Since PSY catalyzes the first committed reaction, it is considered to be the major rate-limiting enzyme regulating the flux into carotenoid production [37,38], while there are few reports on the function of a mutated PSY gene. Our research confirmed the mutated BrrPSY gene in carotenoid accumulation and validated the function of PSY-Y and PSY-W genes. All these findings provide new insight into deep exploration of the formation of yellow turnips.

4. Conclusions

In this study, we identified eight unigenes involved in carotenoid biosynthesis and that were significantly upregulated in W25 and barely expressed in W21. Metabolomics profiling in turnip revealed that four carotenoid components, phytoene, lycopene, γ-carotene and apocarotenal, were unique in W25. Thus, we hypothesized high accumulation of lycopene and γ-carotene in W25 to cause the yellow-fleshed root coloration in turnip. A carotenoid biosynthesis pathway was reconstructed and forty-five transcription factors were identified to predict the yellow-fleshed root coloration in turnip.
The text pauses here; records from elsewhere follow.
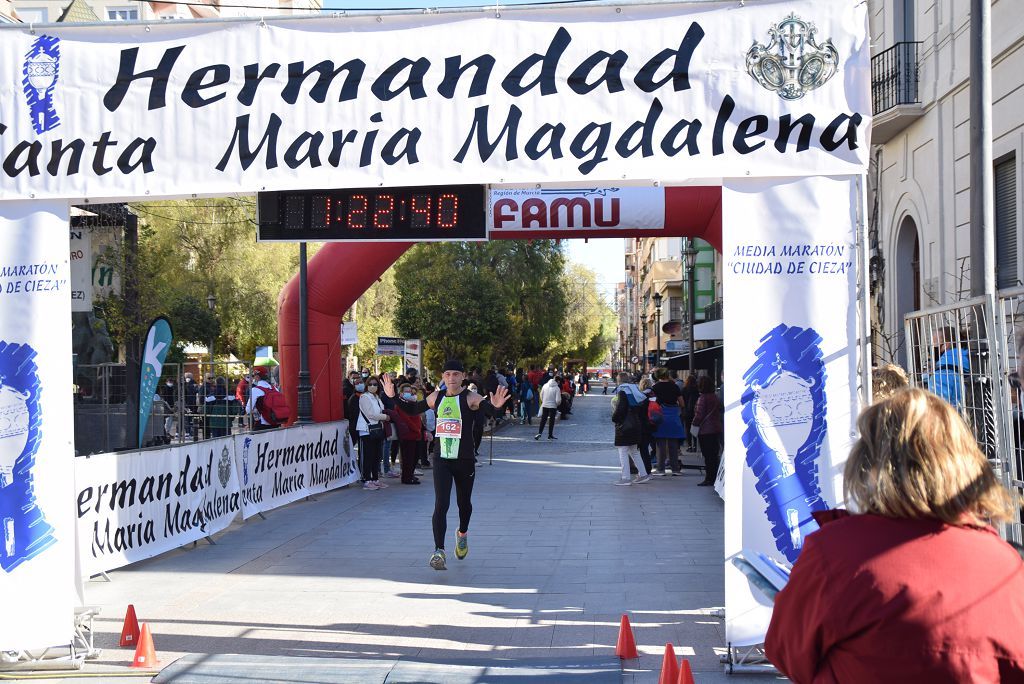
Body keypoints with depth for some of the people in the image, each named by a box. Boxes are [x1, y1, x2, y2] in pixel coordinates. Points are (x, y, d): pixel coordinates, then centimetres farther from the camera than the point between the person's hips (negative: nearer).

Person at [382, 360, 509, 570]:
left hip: (465, 460, -1)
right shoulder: (436, 397, 5)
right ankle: (439, 551, -16)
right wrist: (393, 397, 9)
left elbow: (487, 411, -28)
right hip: (441, 460, 2)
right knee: (441, 505, -12)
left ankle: (462, 533, 47)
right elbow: (413, 409, 20)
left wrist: (495, 406, -51)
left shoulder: (471, 398, -9)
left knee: (464, 503, 16)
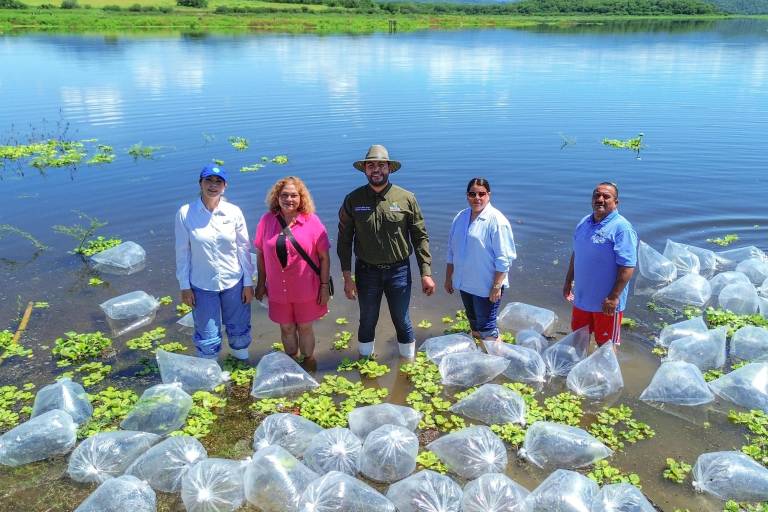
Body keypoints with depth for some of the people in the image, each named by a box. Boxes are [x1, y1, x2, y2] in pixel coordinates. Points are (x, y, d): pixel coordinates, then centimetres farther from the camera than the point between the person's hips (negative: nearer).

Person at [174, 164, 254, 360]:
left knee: (239, 329, 15)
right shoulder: (185, 213, -10)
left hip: (234, 282, 1)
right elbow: (182, 252, -4)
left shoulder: (234, 212, -7)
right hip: (202, 285, -1)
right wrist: (184, 286, -2)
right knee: (207, 336, 8)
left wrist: (248, 283, 1)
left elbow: (243, 248, -1)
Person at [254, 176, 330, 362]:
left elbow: (324, 257, -6)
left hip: (306, 290, -2)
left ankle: (308, 361, 35)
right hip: (278, 290, 2)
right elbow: (260, 254, 4)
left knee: (305, 327, 14)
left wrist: (325, 286, -6)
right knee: (286, 328, 17)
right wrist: (261, 283, 7)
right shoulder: (267, 220, -5)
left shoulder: (312, 221, -10)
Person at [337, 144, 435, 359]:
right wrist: (347, 277, -6)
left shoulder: (407, 199, -6)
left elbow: (420, 237, -3)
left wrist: (426, 273, -6)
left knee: (402, 321, 13)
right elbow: (344, 240, -1)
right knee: (367, 322, 16)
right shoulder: (353, 200, -5)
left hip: (399, 271, 0)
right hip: (366, 272, 1)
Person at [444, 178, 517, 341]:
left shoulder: (496, 220, -15)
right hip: (465, 283, 7)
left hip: (486, 286, -7)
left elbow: (503, 258, -17)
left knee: (486, 327, -3)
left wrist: (497, 286, -19)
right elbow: (451, 251, 14)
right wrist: (448, 278, 15)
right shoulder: (460, 217, 6)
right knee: (473, 323, 20)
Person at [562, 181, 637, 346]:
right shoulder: (584, 223, 5)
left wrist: (614, 297, -24)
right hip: (582, 297, 7)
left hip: (606, 302, -7)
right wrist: (568, 281, 15)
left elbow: (628, 266, -22)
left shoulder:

The PSY gene was the key gene affecting the carotenoid formation in W25. The coding sequence of BrrPSY-W25 was 1278 bp and BrrPSY-W21 was 1275 bp, and BrrPSY was more highly expressed in swollen roots in W25 than in W21. Transient transgenic tobacco leaf overexpressing BrrPSY-W and BrrPSY-Y showed higher transcript levels and carotenoid contents. Results revealed that yellow turnip formation is due to high expression of the PSY gene rather than mutations in the PSY gene, indicating that a posttranscriptional regulatory mechanism may affect carotenoid formation.